Ridgeview makes the more austere 2010 Marksman Blanc de Blancs Brut (£26 at Marks & Spencer). While the Bloomsbury uses that holy trinity of classic champagne grapes already listed, the “blanc de blancs” designation means the Marksman uses only chardonnay – the sole white grape in the trio. As a result, soft apple flavours take centre stage, making the wine’s underlying lemon fruit flavours seem subdued, while the acidity fits around a savoury toasty backdrop. Small but active bubbles, a gentle texture and long finish complete the picture.

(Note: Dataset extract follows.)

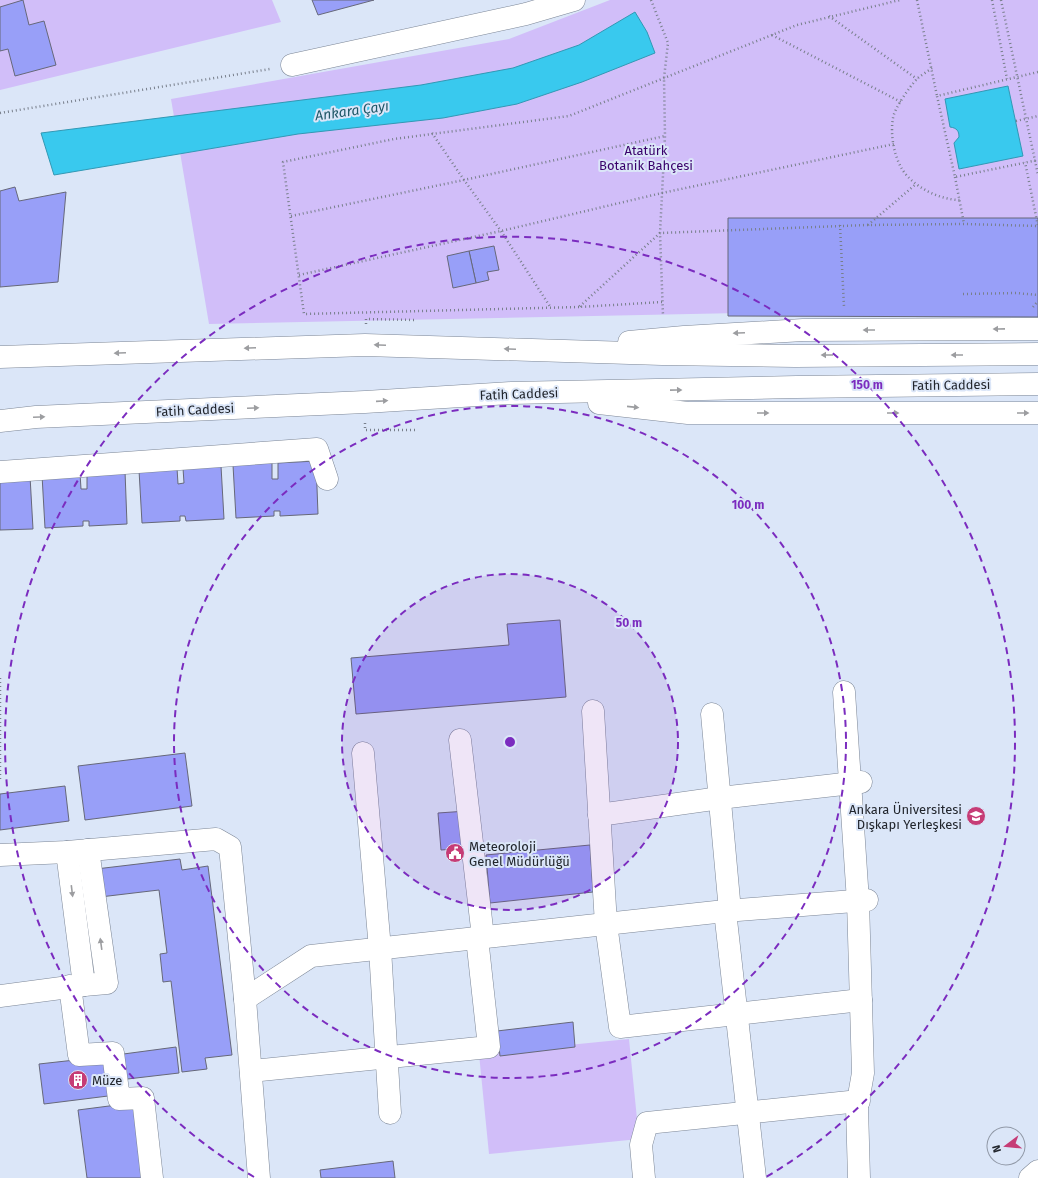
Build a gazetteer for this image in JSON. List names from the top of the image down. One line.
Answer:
{"streets":{"street":["Fatih Caddesi"]},"water":["Ankara Çayı"],"parks":["Atatürk Botanik Bahçesi"],"places":{"school or university":["Ankara Üniversitesi Dışkapı Yerleşkesi"],"public building":["Meteoroloji Genel Müdürlüğü"],"building":["Müze"]},"north":"left","rings":["150 m","100 m","50 m"]}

Mild, toasty influences are also evident in – for me – the pick of the bunch, 2010 Furleigh Estate Rose Brut (£25.50 from the growers in Dorset – www.furleighestate.co.uk) with its delicate pink colours. This is subtle yet complex and elegant wine, with suggestions of savoury, or even mineral, notes. On the palate, its acidity pushes the raspberry flavours to the fore and keeps them there courtesy of tasty and pleasingly persistent bubbles.

In the pursuit of quality, English winemakers have learned lessons from other emergent sparkling wine areas in the world. Tasmania, for example, is acknowledged as making Australia’s best sparkling wines and, if you doubt me, look at Josef Chromy Non-Vintage (£20 at Marks & Spencer). This is lighter in texture, but livelier and more vibrant than those English wines. Enjoy too its lively mousse, delicate body, fresh acidity, zippy lemon and lime flavours, and long, green apple finish.

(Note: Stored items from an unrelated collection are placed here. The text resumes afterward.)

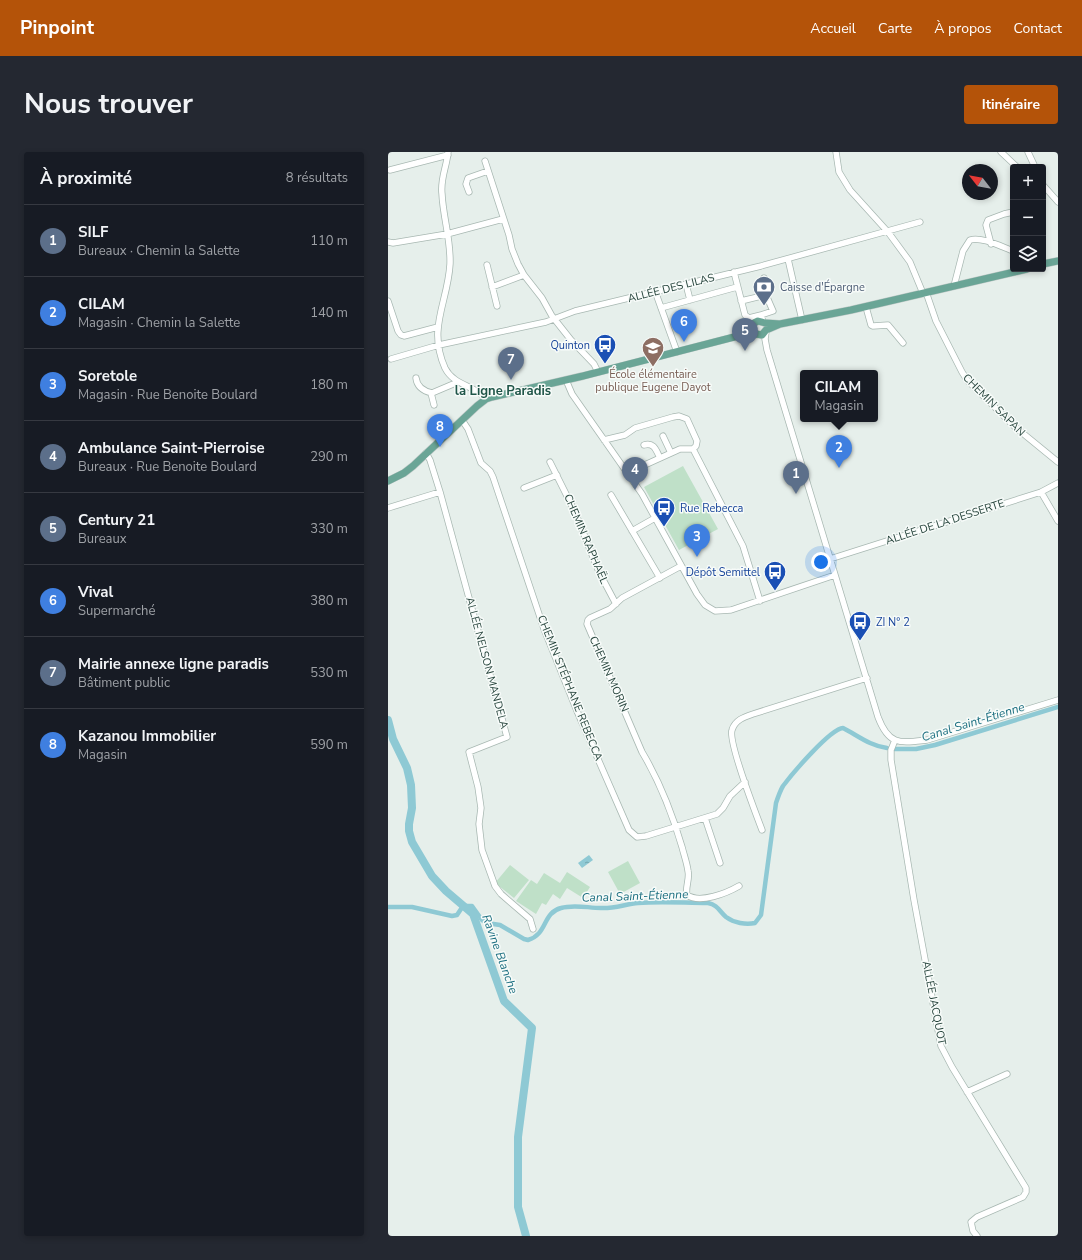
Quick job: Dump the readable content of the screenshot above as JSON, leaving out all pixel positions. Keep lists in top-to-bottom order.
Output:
{
  "streets": {
    "street": [
      "ALLÉE DES LILAS",
      "CHEMIN SAPAN",
      "ALLÉE DE LA DESSERTE",
      "CHEMIN RAPHAËL",
      "ALLÉE NELSON MANDELA",
      "CHEMIN MORIN",
      "CHEMIN STÉPHANE REBECCA",
      "ALLÉE JACQUOT"
    ]
  },
  "crossings": [
    ["ALLÉE DES LILAS", "CHEMIN SAPAN"],
    ["CHEMIN RAPHAËL", "CHEMIN MORIN"],
    ["CHEMIN MORIN", "CHEMIN STÉPHANE REBECCA"]
  ],
  "districts": ["la Ligne Paradis"],
  "water": ["Canal Saint-Étienne", "Ravine Blanche"],
  "places": {
    "bank": ["Caisse d'Épargne"],
    "bus stop": [
      "Quinton",
      "Rue Rebecca",
      "Dépôt Semittel",
      "ZI N° 2"
    ],
    "school or university": ["École élémentaire publique Eugene Dayot"]
  },
  "north": "top left",
  "page": {
    "header": "Pinpoint",
    "nav": [
      "Accueil",
      "Carte",
      "À propos",
      "Contact"
    ],
    "title": "Nous trouver",
    "buttons": "Itinéraire",
    "heading": ["À proximité", "8 résultats"],
    "map_buttons": ["+", "−"],
    "list": [
      {
        "mark": "1",
        "name": "SILF",
        "note": "Bureaux · Chemin la Salette",
        "value": "110 m"
      },
      {
        "mark": "2",
        "name": "CILAM",
        "note": "Magasin · Chemin la Salette",
        "value": "140 m"
      },
      {
        "mark": "3",
        "name": "Soretole",
        "note": "Magasin · Rue Benoite Boulard",
        "value": "180 m"
      },
      {
        "mark": "4",
        "name": "Ambulance Saint-Pierroise",
        "note": "Bureaux · Rue Benoite Boulard",
        "value": "290 m"
      },
      {
        "mark": "5",
        "name": "Century 21",
        "note": "Bureaux",
        "value": "330 m"
      },
      {
        "mark": "6",
        "name": "Vival",
        "note": "Supermarché",
        "value": "380 m"
      },
      {
        "mark": "7",
        "name": "Mairie annexe ligne paradis",
        "note": "Bâtiment public",
        "value": "530 m"
      },
      {
        "mark": "8",
        "name": "Kazanou Immobilier",
        "note": "Magasin",
        "value": "590 m"
      }
    ],
    "pins": [
      "6",
      "5",
      "7",
      "8",
      "2",
      "4",
      "1",
      "3"
    ],
    "popup": ["CILAM", "Magasin"]
  }
}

Finally, back to Brazil – another emergent sparkling wine region – and a switch from “brut” styles to something off-dry. I Heart Brasil (£9.99 at Tesco) delivers attractive peach flavours with suggestions of apple that are joined on the palate by coconut and a hint of banana. Here, then, is undemanding “garden” – or, possibly, fruit salad – wine with gentle effervescence and a mere 8.5 per cent alcohol level, although I would have liked to see a tad more acidity.

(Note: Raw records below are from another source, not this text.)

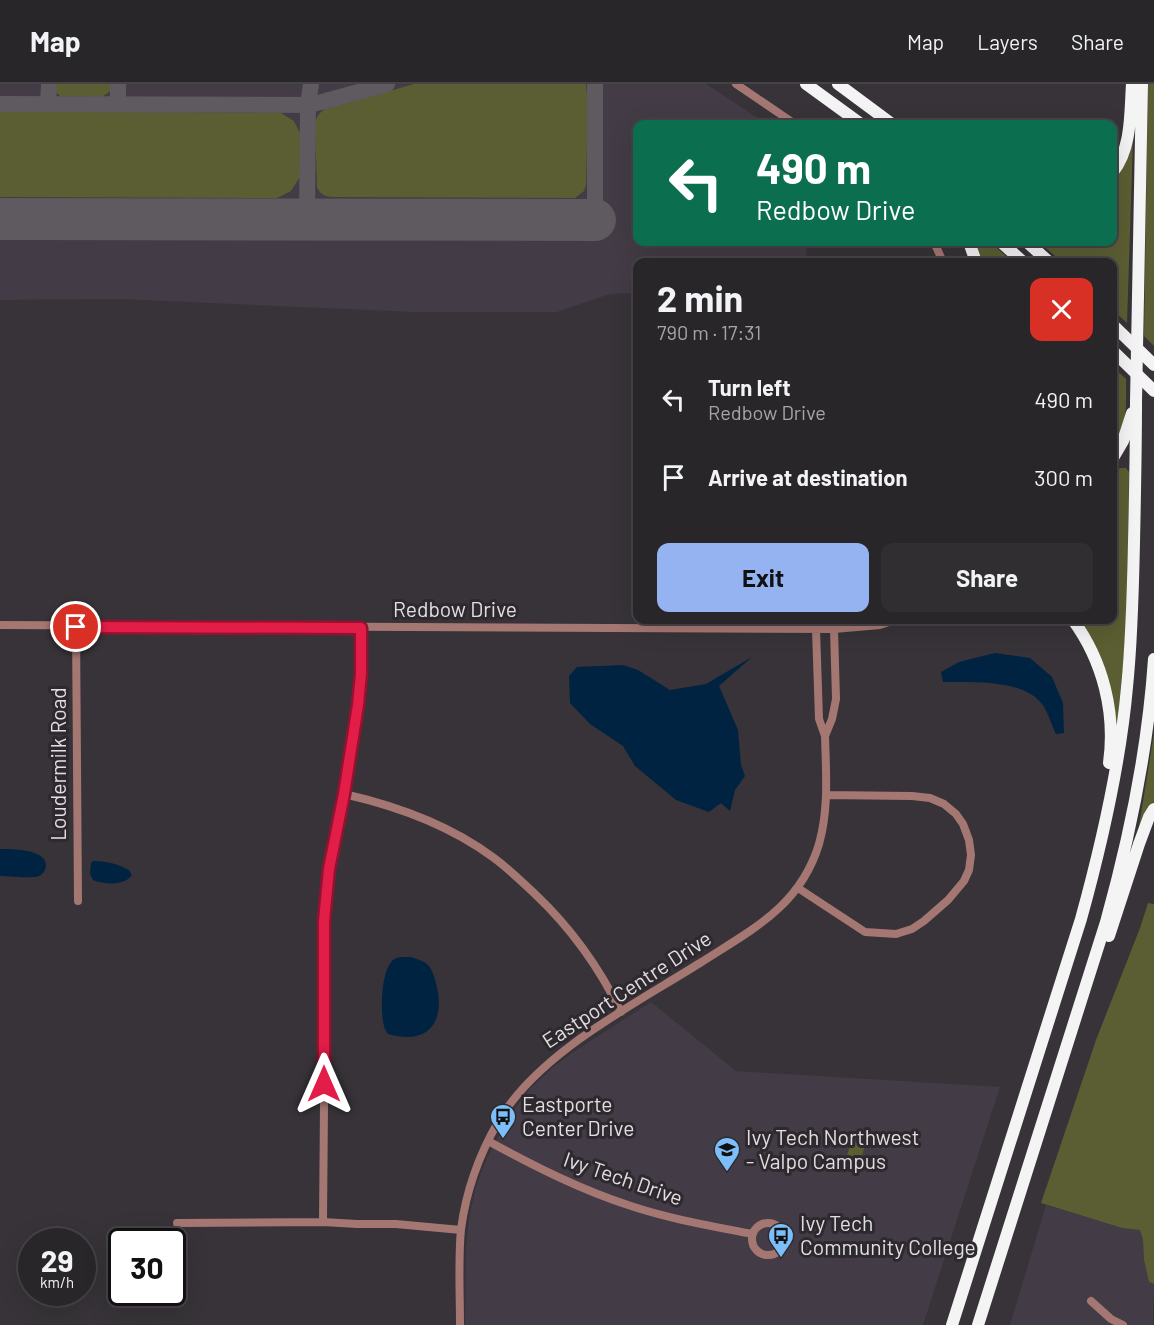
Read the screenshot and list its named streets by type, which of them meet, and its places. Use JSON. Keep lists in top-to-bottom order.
{
  "streets": {
    "street": [
      "Redbow Drive",
      "Loudermilk Road",
      "Eastport Centre Drive",
      "Ivy Tech Drive"
    ]
  },
  "crossings": [
    ["Redbow Drive", "Loudermilk Road"],
    ["Redbow Drive", "Eastport Centre Drive"],
    ["Eastport Centre Drive", "Ivy Tech Drive"]
  ],
  "places": {
    "bus stop": ["Eastporte Center Drive", "Ivy Tech Community College"],
    "school or university": ["Ivy Tech Northwest - Valpo Campus"]
  },
  "page": {
    "header": "Map",
    "nav": ["Map", "Layers", "Share"],
    "turn": ["490 m", "Redbow Drive"],
    "heading": ["2 min", "790 m · 17:31"],
    "list": [
      {
        "name": "Turn left",
        "note": "Redbow Drive",
        "value": "490 m"
      },
      {
        "name": "Arrive at destination",
        "value": "300 m"
      }
    ],
    "buttons": ["Exit", "Share"],
    "speed": "29 km/h",
    "limit": "30"
  }
}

2012 De Bortoli Family Reserve Pinot Noir

South Eastern Australia, 13 per cent

Tasty, well-made pinot with the clarity of its strawberry fruit balanced by earthy notes and hints of cinnamon and black pepper, and a lovely soft, rounded feel in the mouth.

Hide Ad

£8.49 – instead of £9.99 – at Majestic, where minimum purchase rules apply

2013 The Holy Snail Sauvignon Blanc

Saumur, France, 12 per cent

On the nose, this gives all the fresh grassy aromas expected from a Loire white, with lemon and lime on the palate, a hint of tropical fruit and a pleasant, forceful acidity. Although it is less full than, say, Pouilly Fumé or Sancerre, that is offset by a riper and juicier vibrancy.